Extracted records:
Start of Block

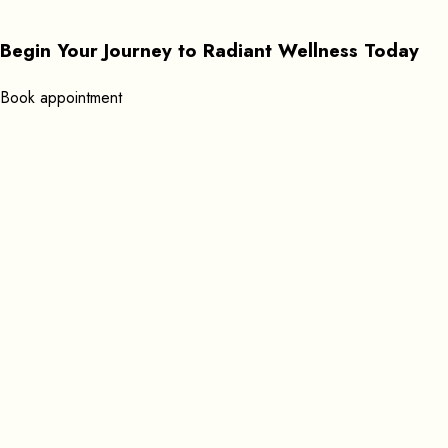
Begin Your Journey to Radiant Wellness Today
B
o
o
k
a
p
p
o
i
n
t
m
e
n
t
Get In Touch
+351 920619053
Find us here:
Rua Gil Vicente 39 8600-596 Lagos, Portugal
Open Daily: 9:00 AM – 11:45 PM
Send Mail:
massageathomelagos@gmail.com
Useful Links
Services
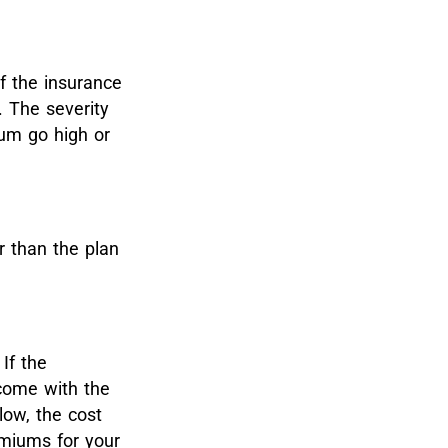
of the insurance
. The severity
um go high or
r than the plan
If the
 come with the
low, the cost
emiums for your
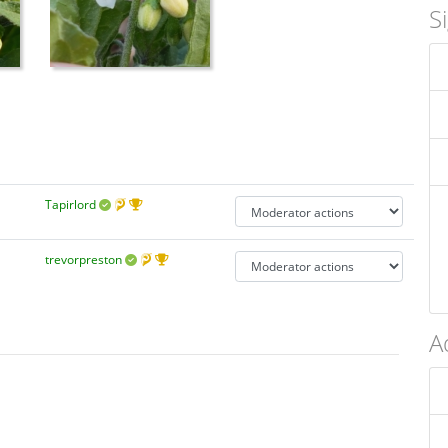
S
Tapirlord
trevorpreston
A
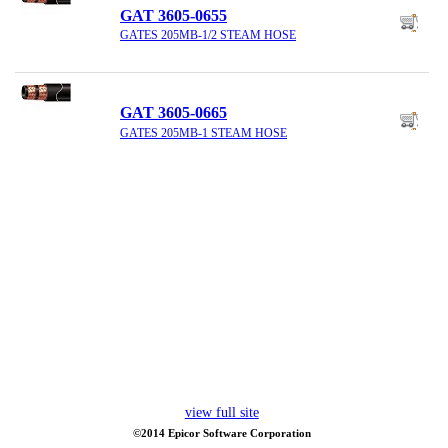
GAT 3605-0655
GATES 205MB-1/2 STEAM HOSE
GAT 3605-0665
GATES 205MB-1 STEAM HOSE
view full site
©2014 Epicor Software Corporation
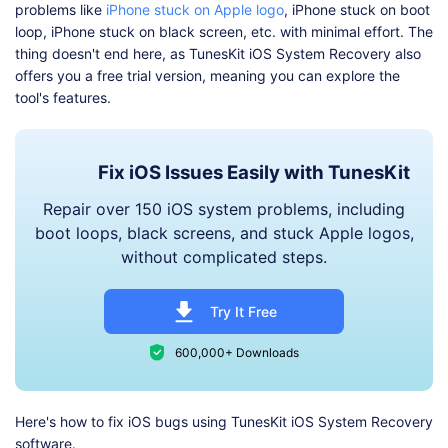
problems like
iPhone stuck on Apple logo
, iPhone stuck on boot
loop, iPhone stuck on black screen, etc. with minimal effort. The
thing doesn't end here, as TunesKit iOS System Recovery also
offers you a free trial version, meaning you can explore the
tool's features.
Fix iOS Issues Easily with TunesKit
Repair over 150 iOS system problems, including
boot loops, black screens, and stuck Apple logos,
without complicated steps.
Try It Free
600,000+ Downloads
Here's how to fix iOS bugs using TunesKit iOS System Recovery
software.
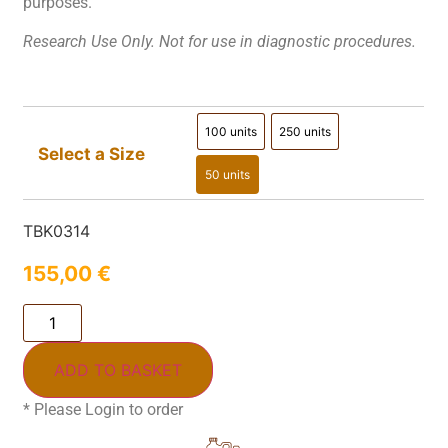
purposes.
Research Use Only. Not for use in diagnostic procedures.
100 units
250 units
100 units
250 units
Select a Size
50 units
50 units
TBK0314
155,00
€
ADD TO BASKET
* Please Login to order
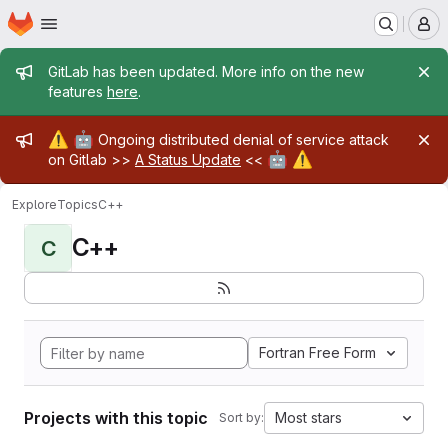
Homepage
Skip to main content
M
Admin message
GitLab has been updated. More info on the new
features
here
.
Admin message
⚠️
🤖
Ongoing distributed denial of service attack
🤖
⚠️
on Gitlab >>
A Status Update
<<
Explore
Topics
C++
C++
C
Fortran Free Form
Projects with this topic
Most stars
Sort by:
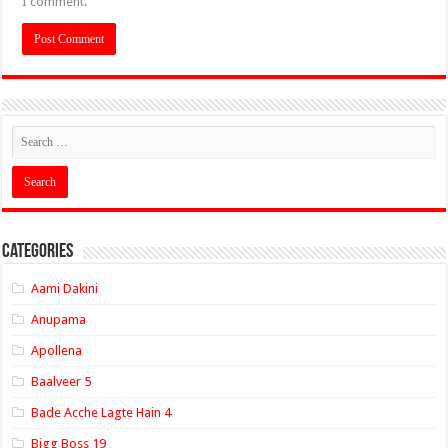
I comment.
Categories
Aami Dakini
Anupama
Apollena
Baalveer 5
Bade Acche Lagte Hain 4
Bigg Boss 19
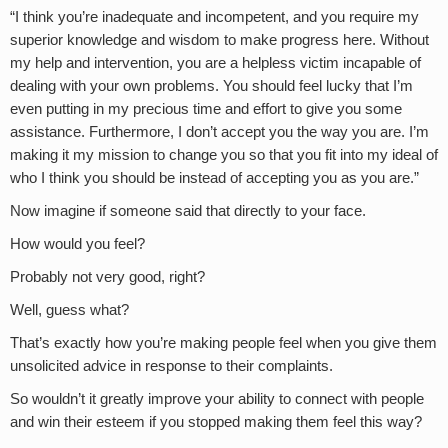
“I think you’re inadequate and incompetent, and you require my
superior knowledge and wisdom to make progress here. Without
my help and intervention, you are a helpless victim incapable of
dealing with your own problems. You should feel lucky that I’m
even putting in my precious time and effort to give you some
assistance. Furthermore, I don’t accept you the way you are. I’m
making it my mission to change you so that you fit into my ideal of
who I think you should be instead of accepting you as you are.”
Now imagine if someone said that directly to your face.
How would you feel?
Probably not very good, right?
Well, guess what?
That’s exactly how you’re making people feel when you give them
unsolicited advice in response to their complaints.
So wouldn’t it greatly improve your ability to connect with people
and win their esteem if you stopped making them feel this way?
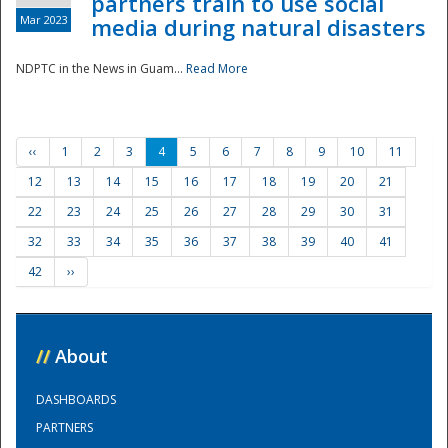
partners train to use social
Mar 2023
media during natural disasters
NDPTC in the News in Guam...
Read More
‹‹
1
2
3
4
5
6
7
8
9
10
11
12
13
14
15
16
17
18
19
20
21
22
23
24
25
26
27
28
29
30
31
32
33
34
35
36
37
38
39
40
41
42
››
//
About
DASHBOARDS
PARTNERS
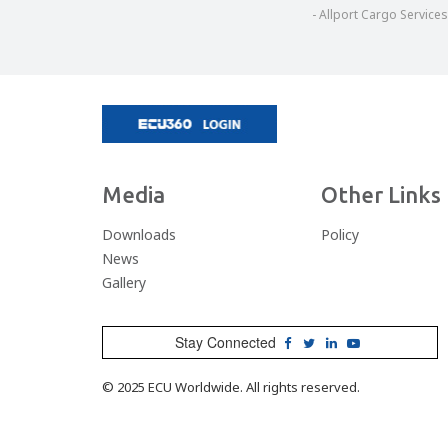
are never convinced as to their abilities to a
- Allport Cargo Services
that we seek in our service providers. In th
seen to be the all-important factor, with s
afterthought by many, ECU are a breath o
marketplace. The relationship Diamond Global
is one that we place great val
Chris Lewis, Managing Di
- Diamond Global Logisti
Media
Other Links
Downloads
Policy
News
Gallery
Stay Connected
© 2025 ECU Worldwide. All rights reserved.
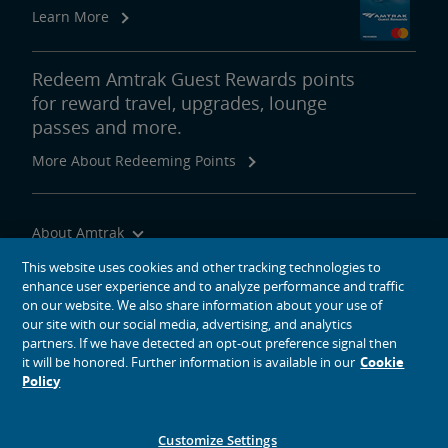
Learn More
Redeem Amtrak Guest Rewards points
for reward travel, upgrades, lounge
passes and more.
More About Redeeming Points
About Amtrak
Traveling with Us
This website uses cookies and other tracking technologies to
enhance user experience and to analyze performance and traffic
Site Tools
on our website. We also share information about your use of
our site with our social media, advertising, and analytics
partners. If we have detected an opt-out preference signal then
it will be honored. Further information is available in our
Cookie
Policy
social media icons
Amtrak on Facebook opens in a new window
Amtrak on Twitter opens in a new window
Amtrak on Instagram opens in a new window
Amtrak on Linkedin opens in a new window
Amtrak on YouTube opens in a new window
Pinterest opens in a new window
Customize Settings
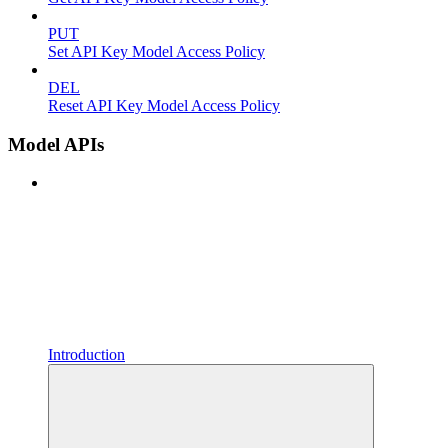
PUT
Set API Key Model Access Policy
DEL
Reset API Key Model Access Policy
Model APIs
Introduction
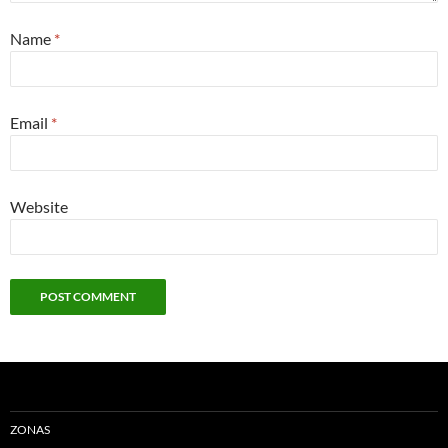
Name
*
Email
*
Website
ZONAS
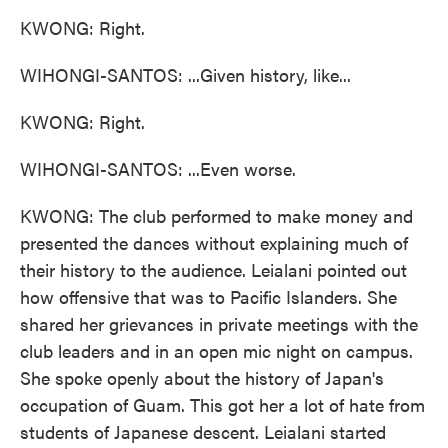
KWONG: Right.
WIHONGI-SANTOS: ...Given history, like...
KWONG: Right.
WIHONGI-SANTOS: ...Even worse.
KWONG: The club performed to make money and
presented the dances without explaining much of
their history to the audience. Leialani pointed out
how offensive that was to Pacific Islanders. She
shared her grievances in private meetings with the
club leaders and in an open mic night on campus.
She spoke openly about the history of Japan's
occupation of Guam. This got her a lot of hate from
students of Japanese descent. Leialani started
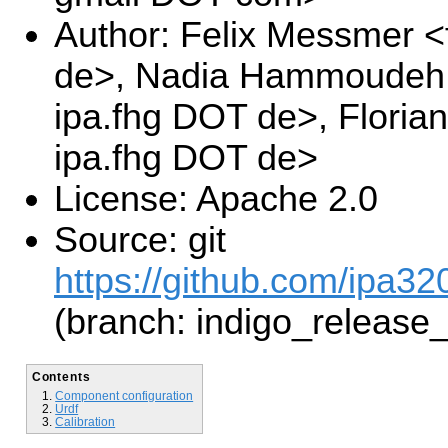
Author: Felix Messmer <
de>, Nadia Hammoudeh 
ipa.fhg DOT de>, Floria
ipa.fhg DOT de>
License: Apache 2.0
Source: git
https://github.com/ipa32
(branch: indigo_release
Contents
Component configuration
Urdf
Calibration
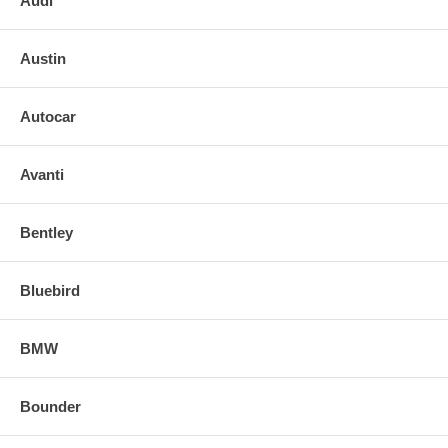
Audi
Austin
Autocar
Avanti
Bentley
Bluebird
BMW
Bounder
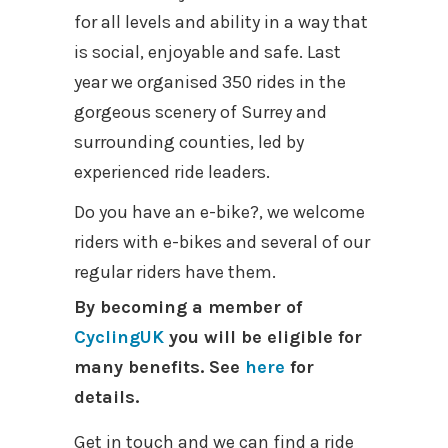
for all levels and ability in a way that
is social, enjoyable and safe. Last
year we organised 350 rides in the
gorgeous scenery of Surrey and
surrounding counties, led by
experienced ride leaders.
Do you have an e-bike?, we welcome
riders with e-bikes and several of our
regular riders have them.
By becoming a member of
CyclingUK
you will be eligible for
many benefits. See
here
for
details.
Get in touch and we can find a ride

End of Block

__TASK OBJECTIVE__: Please tally the lines above that contain "GATES" and report nothing but the total.

__SOLUTION TO THIS PROBLEM__: 2